The book explores how psychedelics can help us reframe our approach to ‘The Three Crises’ of the age: The Meta Crisis, The Meaning Crisis and the Trust Crisis. It also weaves in diary entries from my incredible experiences during Imperial’s continuous-infusion DMT trial (DMT pumped into the bloodstream for 30+ minutes).

I feel insanely grateful and excited to be doing this. When I was nine years old, I decided I was going to be an author. I sat at my dad’s computer and started writing a story about three men walking through a desert toward a tower. About two paragraphs in, I realised I didn’t know what they were going to do next and felt a bit overwhelmed, so I went and played video games instead.

Fast forward ten years, when I had a mushroom trip in which that longing came back with booming certainty. I decided I was going to be a writer, and spent the next three years working on a novel, ‘Beyond the Basin’, about psychedelic culture and shamanism which I self-published in 2009.

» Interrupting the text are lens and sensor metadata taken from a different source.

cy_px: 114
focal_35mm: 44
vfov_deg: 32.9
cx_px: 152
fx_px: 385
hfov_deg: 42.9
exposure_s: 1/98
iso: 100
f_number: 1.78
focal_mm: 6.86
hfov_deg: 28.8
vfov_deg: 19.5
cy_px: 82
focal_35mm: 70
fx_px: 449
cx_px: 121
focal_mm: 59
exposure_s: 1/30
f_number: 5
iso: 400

Seven years of unsuccessful novel writing followed. I spent three years writing a 150,000 word Gnostic sci-fi Western called ‘Lesser Gods’. I sent it out to rejections, silence, and the agonising sound of crickets. I joined Curtis Brown’s novel development course and wrote ‘Heaven on Earth’ about a man suffering from a delusion that he’s dead, and the chaotic psychologist trying to help him piece his life together. Again, no agents were interested, while a lot of the others on the course signed book deals.

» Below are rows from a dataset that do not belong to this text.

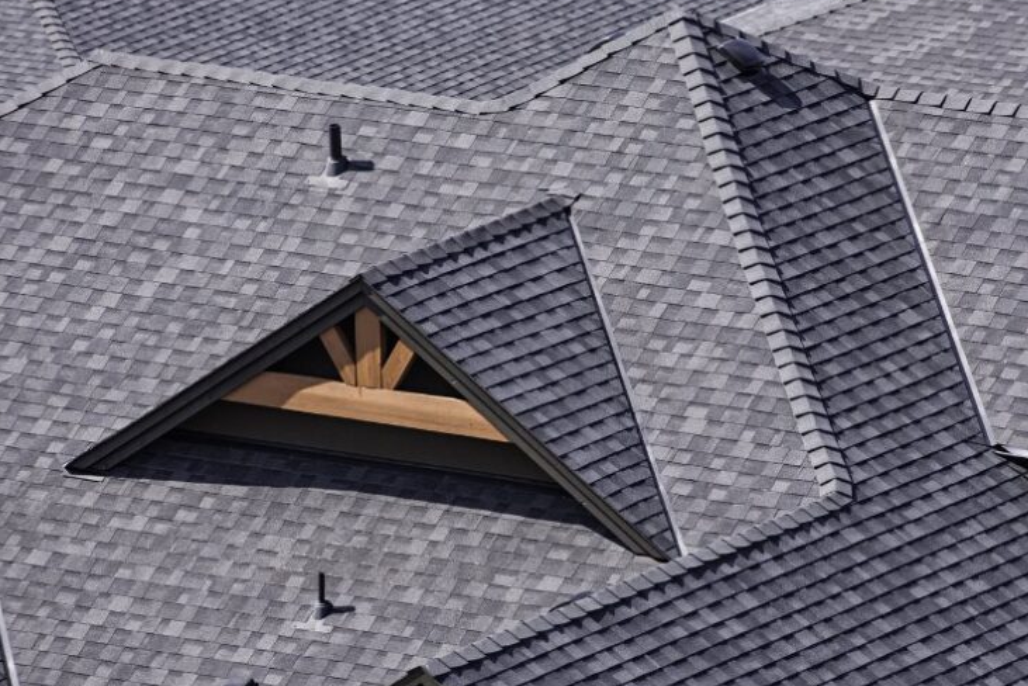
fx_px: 11626
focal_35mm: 407
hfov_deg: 5.1
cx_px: 626
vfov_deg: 3.4
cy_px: 377
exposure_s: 1/125
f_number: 8
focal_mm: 200
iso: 100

That really stung. I’d put a huge amount of hope and energy into writing novels over years. Though I had the support of my lovely wife Ashleigh throughout, it was a very isolated (and isolating) and increasingly a self-centred process that took energy from my relationships and other parts of my life. I’d sacrificed a lot because of the way I was approaching it, and that last rejection proved to be too much.